Problems to solve ▸
1/ List the ingredients that the journal entries about India put into the saucepan with the water before it is brought to the boil.
2/ Resume the journal entries about India from their final sentence onward.

Selected excerpt ▸
· · · · ·
Peel and finely chop a generous lump of root ginger.

Crush half a dozen fresh green cardamom pods.

Throw in four or five cloves.

Break some cinnamon  sticks.

Put all of the above into a saucepan with a pint of water and bring to the boil.

Simmer for five or ten minutes.

Stir in some jaggery to taste.

Add a heaped dessert spoonful of large leaf Assam tea.

Add a teaspoon of broken tea leaves for body and colour.

Simmer for a minute.

Take off the heat and add four heaped dessert spoons of milk powder.

(If using fresh milk, apply a little more heat to re-warm the chai.)

Allow a few more minutes of passive brewing, without heat.

Strain into your favourite mug or chai bowl.

Drink.


As far as I know, jaggery is only available in India. You can use sugar instead, to sweeten the tea, but somehow it is not quite the same...


Anyway, enjoy your chai!

16/04/2011

I have travelled from the mountains of Himachal Pradesh to the ocean at Goa. With it, the whole feel of things has changed. The cool, crisp clarity of the mountains has become the soft, warm fuzziness of the tropical beach life. It is like moving from the masculine to the feminine. The mountain energy is full of a deep silence. Here in the heat, everything is melting, oozing and luscious.


Plunging into the warm ocean, the feeling of abandonment comes easily. Floating, bobbing about in the waves, watching the eagles as they glide effortlessly in the sea breeze where it rises against the cliff, one can also become effortless. In the mountains, one can penetrate into the very heart of stillness and silence. Here one merely melts into all that is...

10/04/2011

Here in Himachal Pradesh, it is the time of the ladybirds (ladybug in American English). There are many of them. And they are such beautiful little creatures.


How likely is it that ladybirds have come into existence? Of course, we know that they have, so it might seem a rather strange question. Think about it though. If you had never seen a ladybird, nor heard of them, would you ever imagine such a beetle? If a child drew a picture of one, we would exclaim that she has a vivid imagination.


This is the beauty of life. It creates the most unlikely of beings; and such beautiful ones!


At this point, the scientists amongst us will be proudly quoting Darwin’s theory on the origin of species. Have you noticed though, that the theory only works in retrospect? Given an existing species, one can dream up how its features have given it some survival advantage. Looking forwards, though, it is impossible to predict what nature will create.


All this applies not only to ladybirds and other species, but to individual beings too. Who amongst us can predict the exact shape an individual tree will grow to be? Isn’t life rich and wonderful for all this unpredictable diversity?


Each if us humans, too, grows to be a unique being, quite unpredictable at the outset. So we can also ask of ourself, how likely am I? The answer, of course, is that each of us is extremely unlikely. Yet here we are, each of us a beautiful, unique being, adding to the rich diversity of life.
· · · · ·
[Data excerpts]
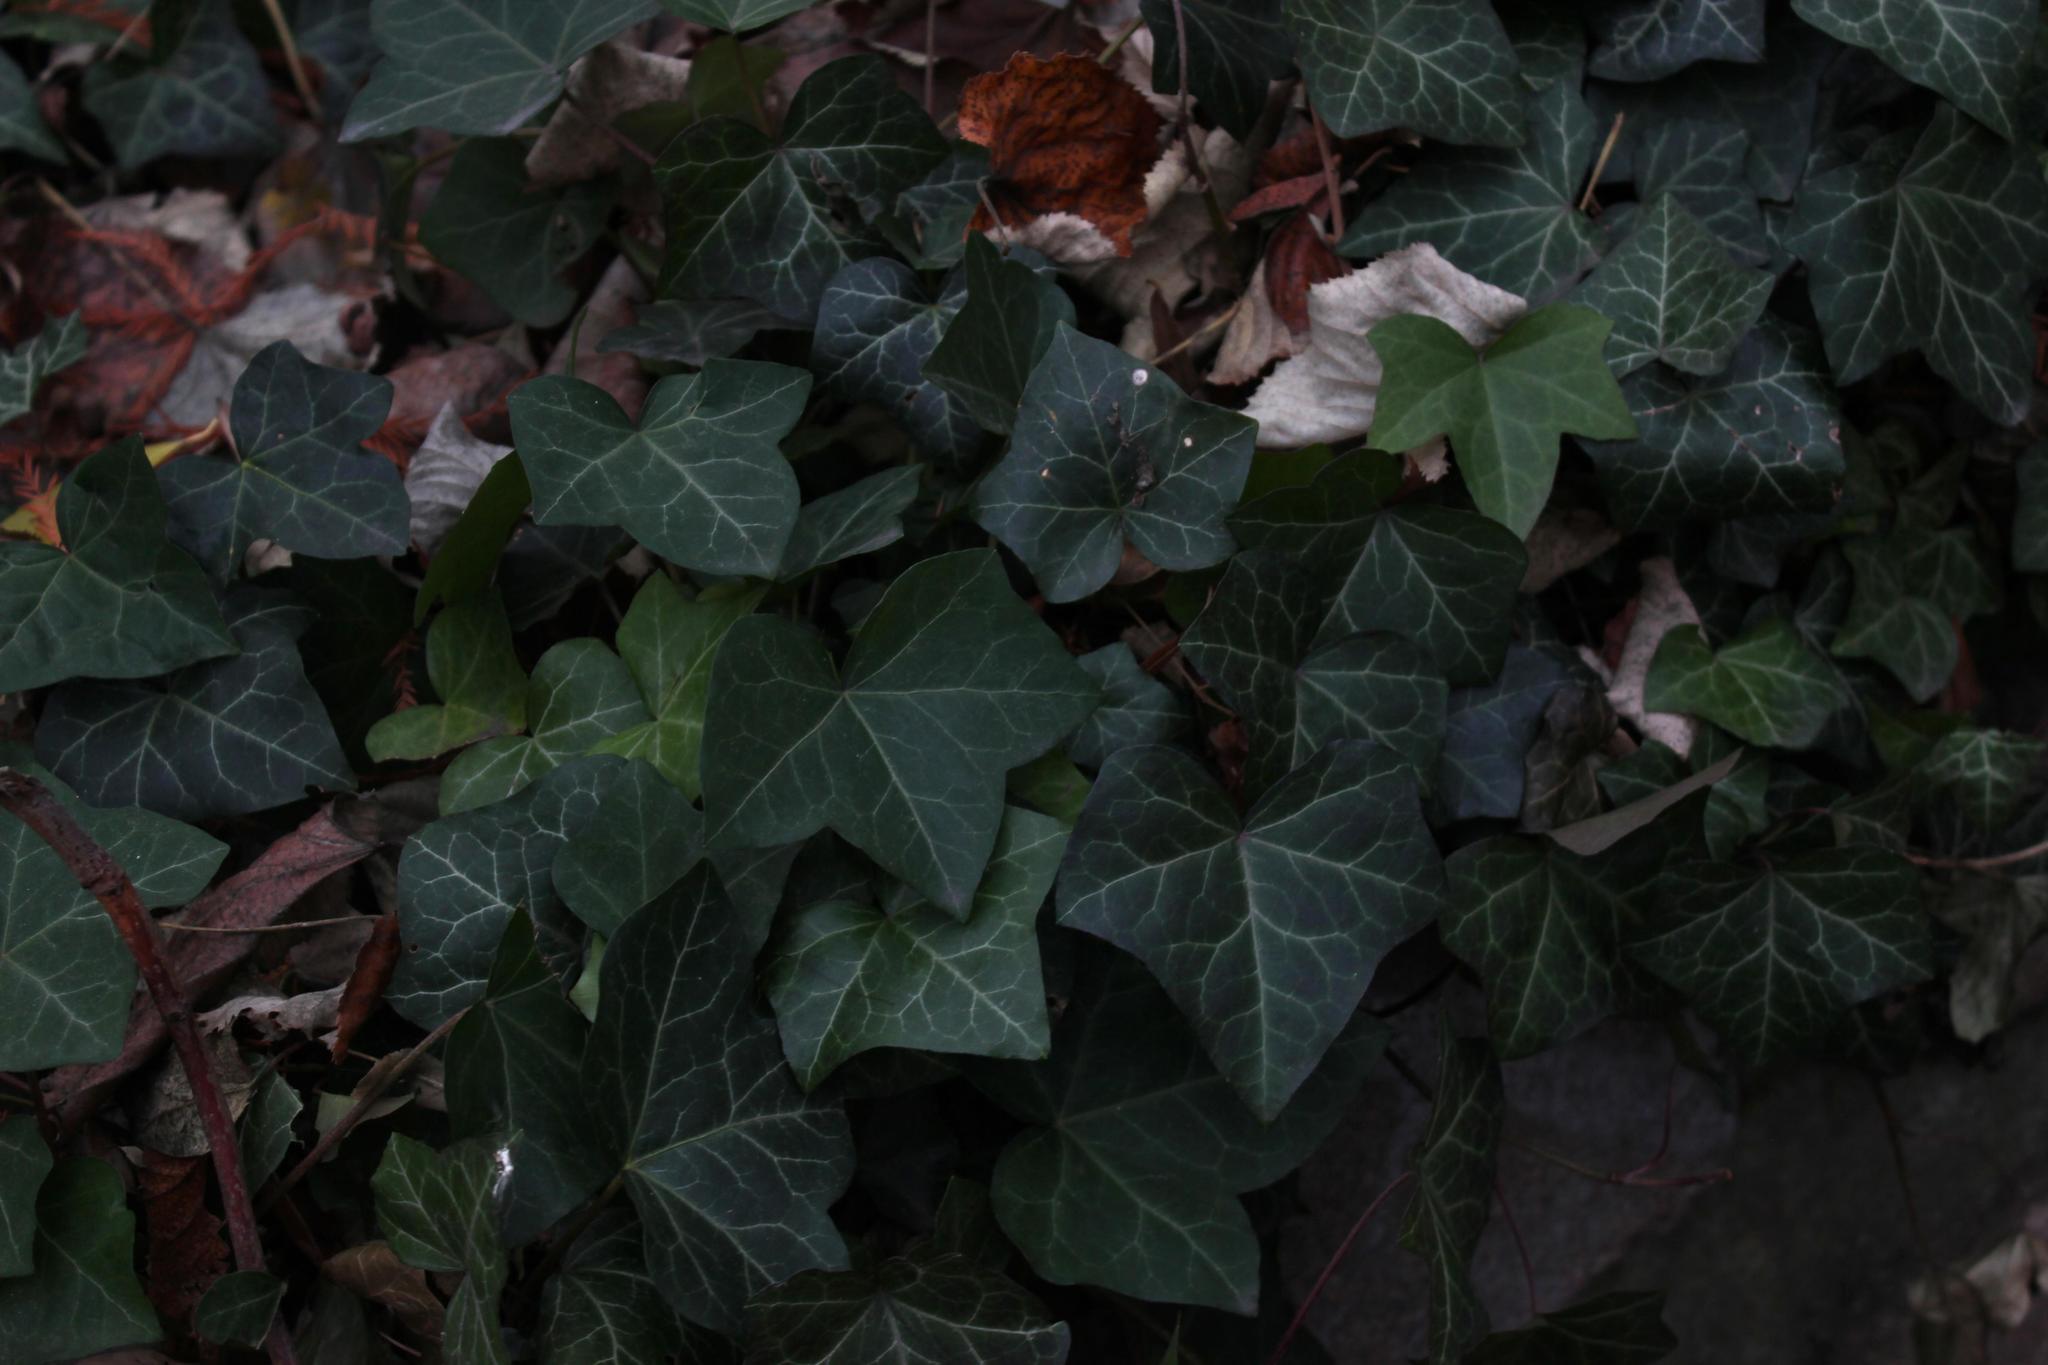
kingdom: Plantae
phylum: Tracheophyta
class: Magnoliopsida
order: Apiales
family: Araliaceae
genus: Hedera
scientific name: Hedera helix
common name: Ivy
· · · · ·
Written responses ▸
1/ Root ginger, green cardamom pods, cloves and cinnamon sticks.

2/
05/04/2011

I might be wishing you a happy new year on a number of days in the year: There is the winter solstice, after which the hours of daylight increase in the northern hemisphere; The Gregorian Calendar seems to have become a de facto standard with a new year starting on the 1st of January; Rosh Hashanah, sometime in September, is the Jewish new year, if I’ve understood correctly; The Chinese have a new year of their own and doubtlessly there are many others.


In the UK, a new financial year starts on the 5th of April, so Happy New Financial Year!


Most of us are totally obsessed with money, so let’s celebrate this occasion! We should have fireworks and dancing and wild parties running through the night.


Of course we don’t celebrate. And the reason is that we are rather ashamed of our obsession with money. It seems so superficial. It is so superficial. But if we are obsessed with it, if we are living superficially, we should admit it and make the most of it. In this respect, the financiers in the City of London are more honest than most of us.


Amongst spiritual seekers, money is something of a dirty word. When we break free of the obsession with money, we invariably swing to the opposite extreme. Anything to do with money is seen as evil, loathsome.


Ironically, though, this aversion to all things financial is just as much of an obsession as that of people who are yet greedy for money. We are still obsessed with money but now in a negative way, with the energy of repulsion rather than attraction. We are still living under the spell of money.


To really break free of this emotional entanglement with money, it needs to lose its significance altogether. Then we can relax about it. Money can be felt neutrally, as a useful de facto standard helping social exchange of energy, just as a de facto standard calendar helps us arrange social meetings.


Until we reach such a relaxed attitude to money, though, let’s celebrate: Happy New Financial Year!

01/04/2011

The woman wanted the world to be a better place. She saw injustice and iniquity wherever she looked. It is up to us, she asserted, to make things better.


Where is this line, between us and them? Who are these other people, who are the wicked ones, whilst we are the good? It is an illusion, of course. We see others as bad because we have a dark shadow side to our psychology; all the things that we have not accepted about ourself. The others are no different to us. We are almost all in a mess on the inside. No wonder, then, if the world on the outside appears to be in a mess too.


How can one save the world, if one is still messed up within oneself? Whilst there is a mess on the inside, even with the best will in the world, we can only create a bigger mess on the outside. So I agree that it is up to us to create a better world but we won’t do that by pointing the finger at others: the first work is to sort ourself out.


I am reminded of the advice given in the aeroplane safety briefing: Put on your own oxygen mask before trying to help others. Otherwise, you will be asphyxiated and you won’t be any help to anyone. Likewise, save yourself before saving the world. Otherwise the mess will only get bigger, inside and out.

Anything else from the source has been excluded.